President Trump’s executive order temporarily banning entry for those coming from 7 Middle Eastern Countries and implementing a religious test for refugees has triggered a firestorm over America’s values and priorities. Those arguing against the executive order with purely ideological positions could find, as has been seen in the past, that ideology fails in the face of perceived existential threats. Rather than addressing this action emotionally, we must consider this ban from the angles of practical security and long-term strategy and ask two questions: Will this ban secure us in the short term, and will this ban improve our long-term prospects against international jihadist organizations?

In December of 2016 the Combating Terrorism Center at West Point published “Then and Now: Comparing the Flow of Foreign Fighters to AQI and the Islamic State”. In this report were statistics on the hometowns of groups traveling together to join the Islamic State during a 47-month period from 2011-2014. Topping the list is Riyadh, capital of Saudi Arabia, with 45 incidents of multiple fighters arriving to join the Islamic State. Saudi Arabia is not on President Trump’s ban. Next on the list, with 13 incidents, is Buraydah, also in Saudi Arabia. Next is Istanbul. Turkey is not on President Trump’s ban. In fact, to reach a country listed in the travel ban one has to pass two Chinese cities, Hotan and Aksu, before finding Benghazi in ninth place.

“Then and Now” also compares sources of recruitment by percentage of recruits willing to become suicide bombers vs fighters. The country at the top of the list ranking home countries by percentage of Islamic State recruits willing to self-detonate is Pakistan. Pakistan is not on President Trump’s ban.
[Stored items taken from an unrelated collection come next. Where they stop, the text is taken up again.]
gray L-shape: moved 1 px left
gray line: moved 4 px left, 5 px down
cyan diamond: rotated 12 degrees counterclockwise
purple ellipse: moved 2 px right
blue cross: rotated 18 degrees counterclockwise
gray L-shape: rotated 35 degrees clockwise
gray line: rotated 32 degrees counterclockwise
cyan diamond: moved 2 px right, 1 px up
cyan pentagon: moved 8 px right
Also apparent when looking at the ranking is the fact that 120 Islamic State recruits who stated they would be willing to become suicide bombers came from Saudi Arabia. Again, Saudi Arabia is not on the ban. President Trump’s ban is nowhere near comprehensive enough to to do much more than create an illusion of safety from the threat of terrorists posing as travelers or asylum-seekers.

This then begs the question as to how much of a threat terrorists posing as travelers or asylum seekers are. According to New America’s in-depth report “Terrorism in America After 9/11” out of the 94 Americans killed by jihadists on American soil only 12 were killed by jihadists born outside America. (The 2015 San Bernardino attack was perpetrated by Syed Rizwan Farook, born and radicalized in America, in partnership with his Pakistan-born wife, so is attributed to an American-born actor.) Of the 94 killed since 9/11, not one attacker (including Farouk’s wife) came from a country listed on President Trump’s ban. The existing vetting system, which President Trump says is to be reexamined during the travel ban, has proven to be highly successful in preventing violent extremists to enter America. One death is always too many, but if we consider 12 dead at the hands of foreign-born terrorists over 15+ years worthy of this rash action, then this country should take equally rash action to remedy other preventable causes of death that killed exponentially more Americans in the same time period.
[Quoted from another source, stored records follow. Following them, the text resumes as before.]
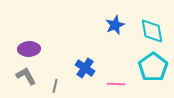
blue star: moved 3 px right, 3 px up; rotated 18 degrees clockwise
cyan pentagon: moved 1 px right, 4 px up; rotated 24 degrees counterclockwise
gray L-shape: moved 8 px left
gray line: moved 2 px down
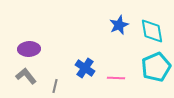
blue star: moved 4 px right
cyan pentagon: moved 3 px right; rotated 12 degrees clockwise
gray L-shape: rotated 10 degrees counterclockwise
pink line: moved 6 px up
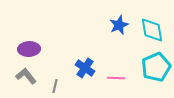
cyan diamond: moved 1 px up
Rather than securing America in the short-term, the ban will assist the long-term strategy of our opponents. Radical propaganda will carry more weight and Muslims worldwide will be more easily convinced that the Western order has no place for them. This will increase the motivation for lone-wolf attacks, which since 9/11 has clearly been the form of terrorism that poses the most real threat to Americans. Policies that alienate the Muslim community, at home and abroad, make Muslims in America a target for radicalization and put all Americans more at risk.

Without achieving a short-term improvement in security while assisting our opponents in their long-term strategy, this ban has the potential to be one of the worst strategic decisions in our nation’s history. It is worth considering, however, how far this country would have to follow this line of thinking to achieve safety from terrorist attacks. Here is where our values as a nation must be allowed back into the conversation. If America was to use exclusion of Muslims as a tactic in securing itself from Radical Islam, the only way to counter the effect it would have on lone-wolf radicalization would be to take the unacceptable action of ejecting an entire religious ideology from our borders. If this is the line of thinking this nation accepts at this stage in a 15+ year-long war, are we on the verge of surrendering our core principles of tolerance and freedom for an illusion?